__WHAT TO PRODUCE__. Rewrite the items below, starting at their first line and ending with the line that contains "locality: Mödling District, Austria", replacing "collection date" with "date collected" and keeping everything else the same. Leave the pictures out.
---------- SUPPLIED INFORMATION
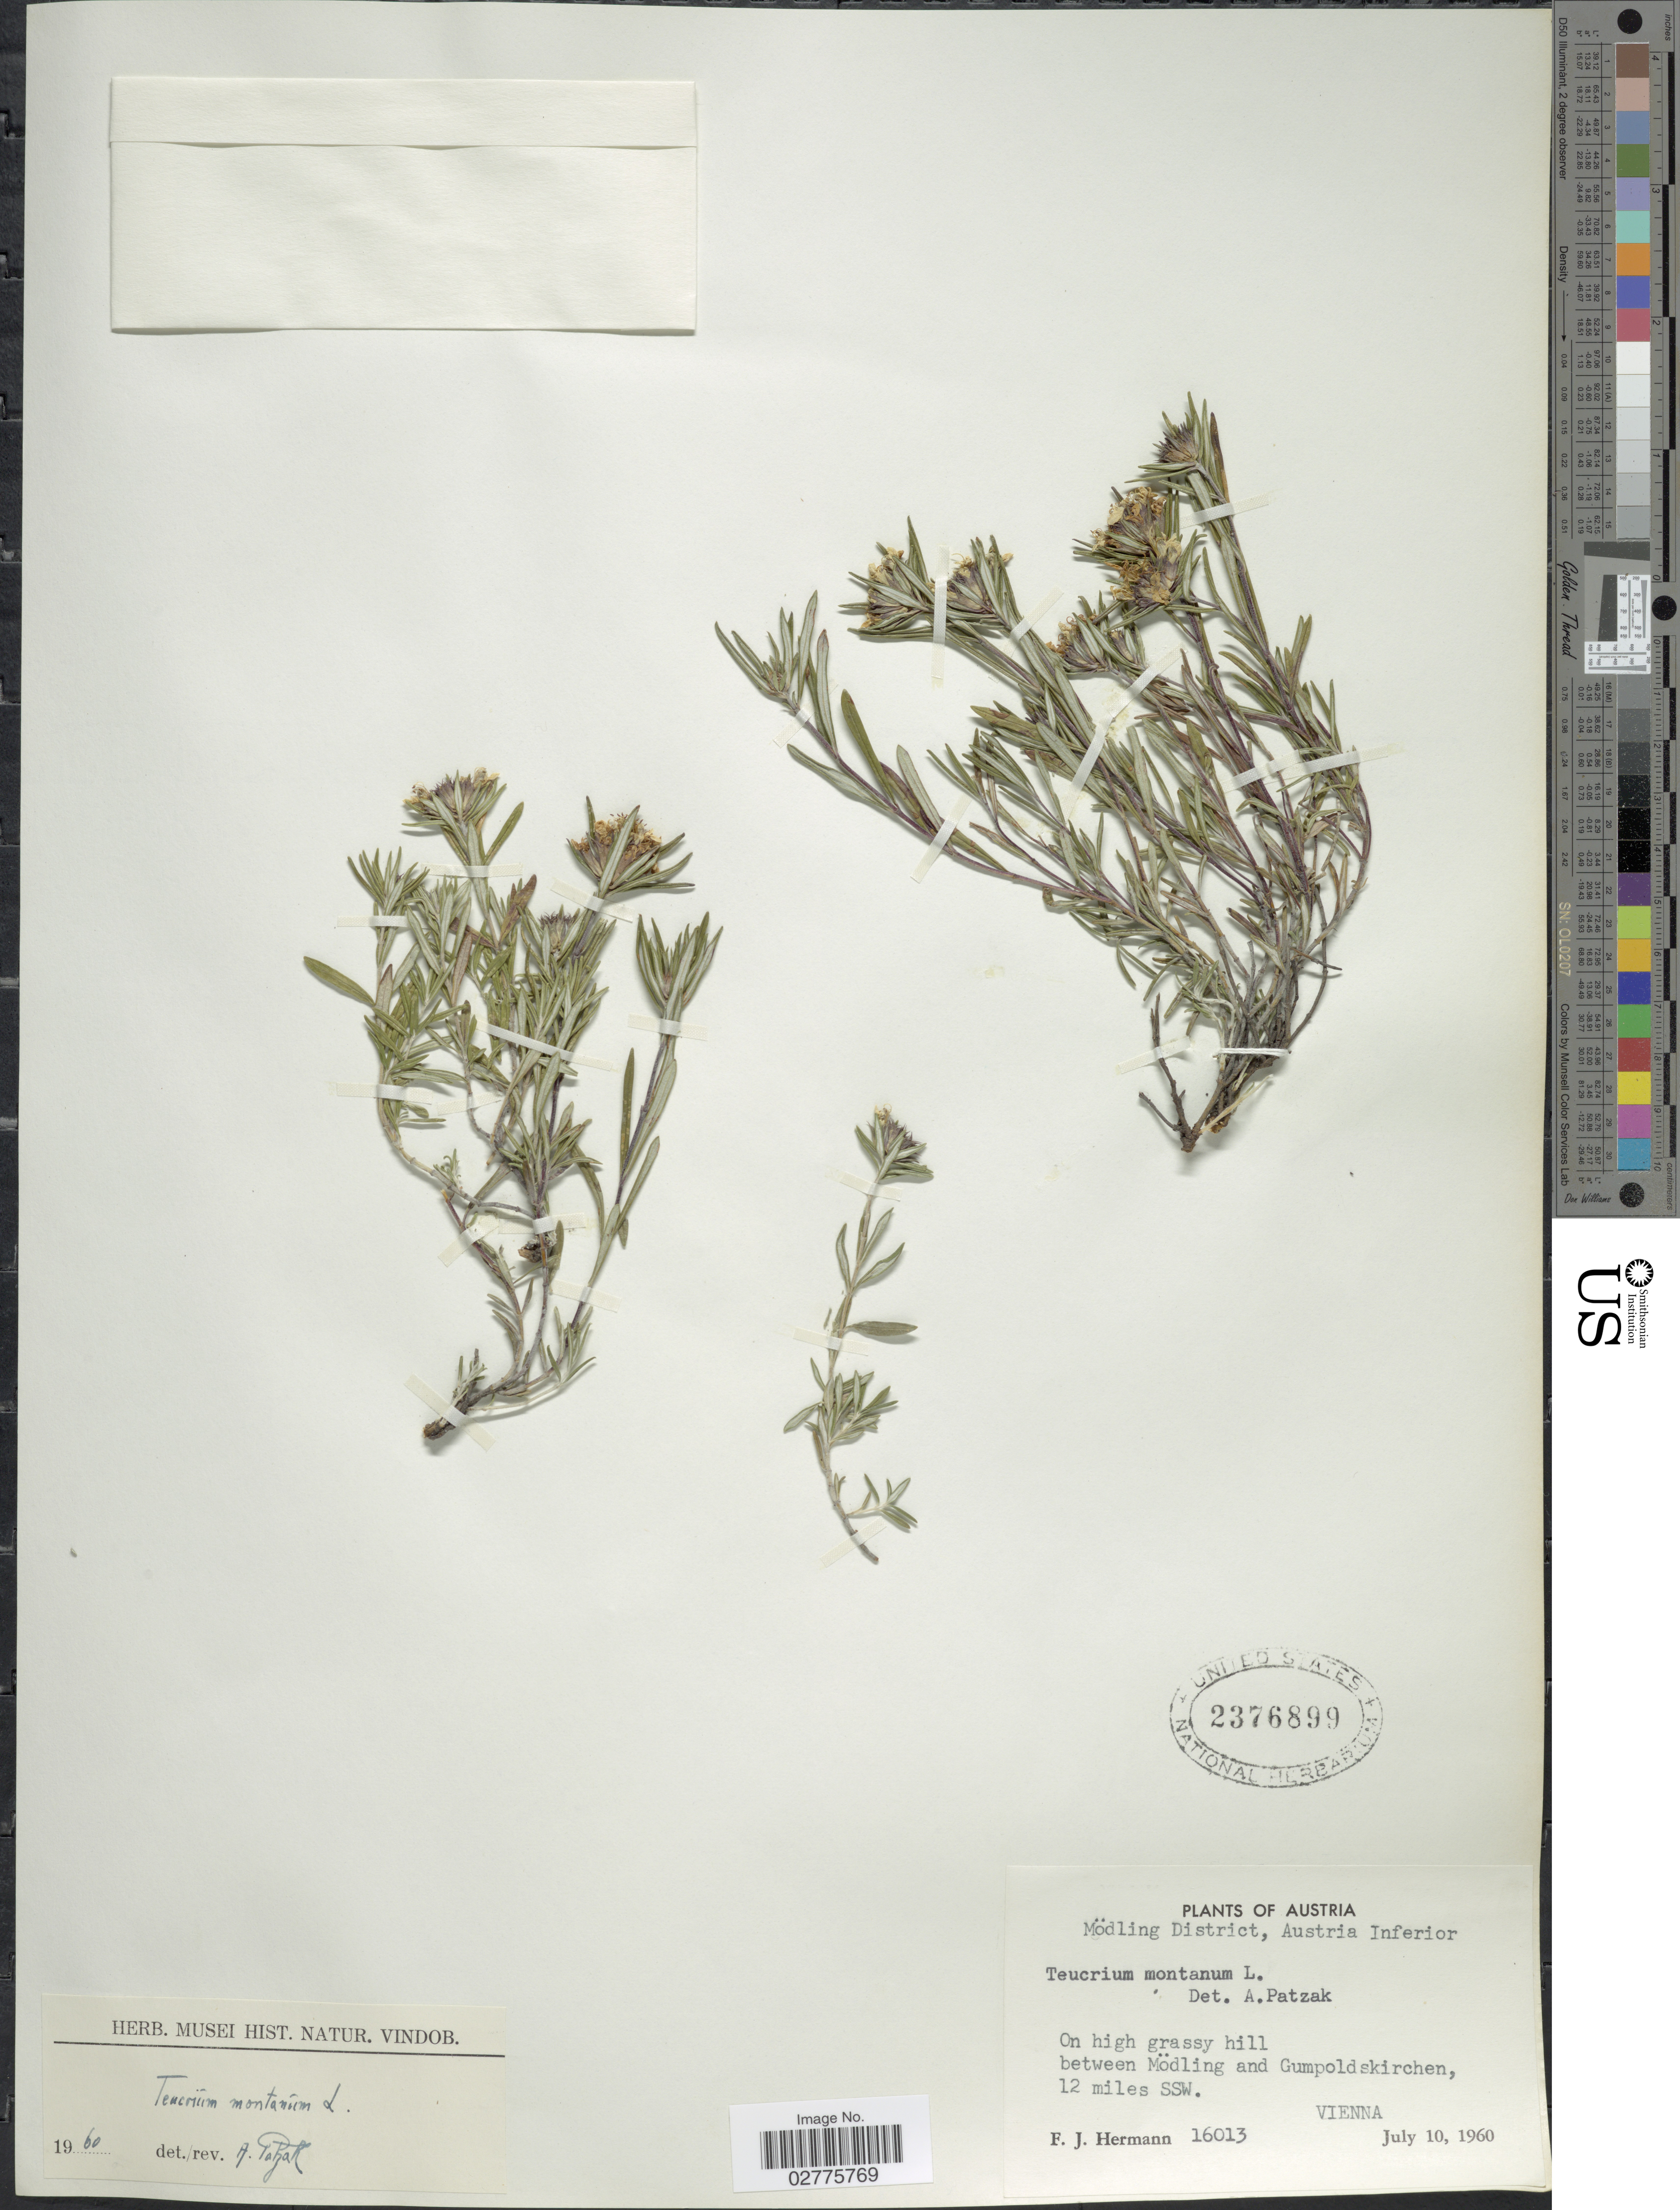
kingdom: Plantae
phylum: Tracheophyta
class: Magnoliopsida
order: Lamiales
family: Lamiaceae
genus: Teucrium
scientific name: Teucrium montanum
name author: L.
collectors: F. J. Hermann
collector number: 16013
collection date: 1960-07-10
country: Austria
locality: Mödling District, Austria Inferior. On high grassy hill between Mödling and Gumpoldskirchen, 12 miles SSW. Vienna.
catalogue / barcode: US 2376899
--------------------
__SOLUTION FOR THIS PROBLEM__.
kingdom: Plantae
phylum: Tracheophyta
class: Magnoliopsida
order: Lamiales
family: Lamiaceae
genus: Teucrium
scientific name: Teucrium montanum
name author: L.
collectors: F. J. Hermann
collector number: 16013
date collected: 1960-07-10
country: Austria
locality: Mödling District, Austria Inferior. On high grassy hill between Mödling and Gumpoldskirchen, 12 miles SSW. Vienna.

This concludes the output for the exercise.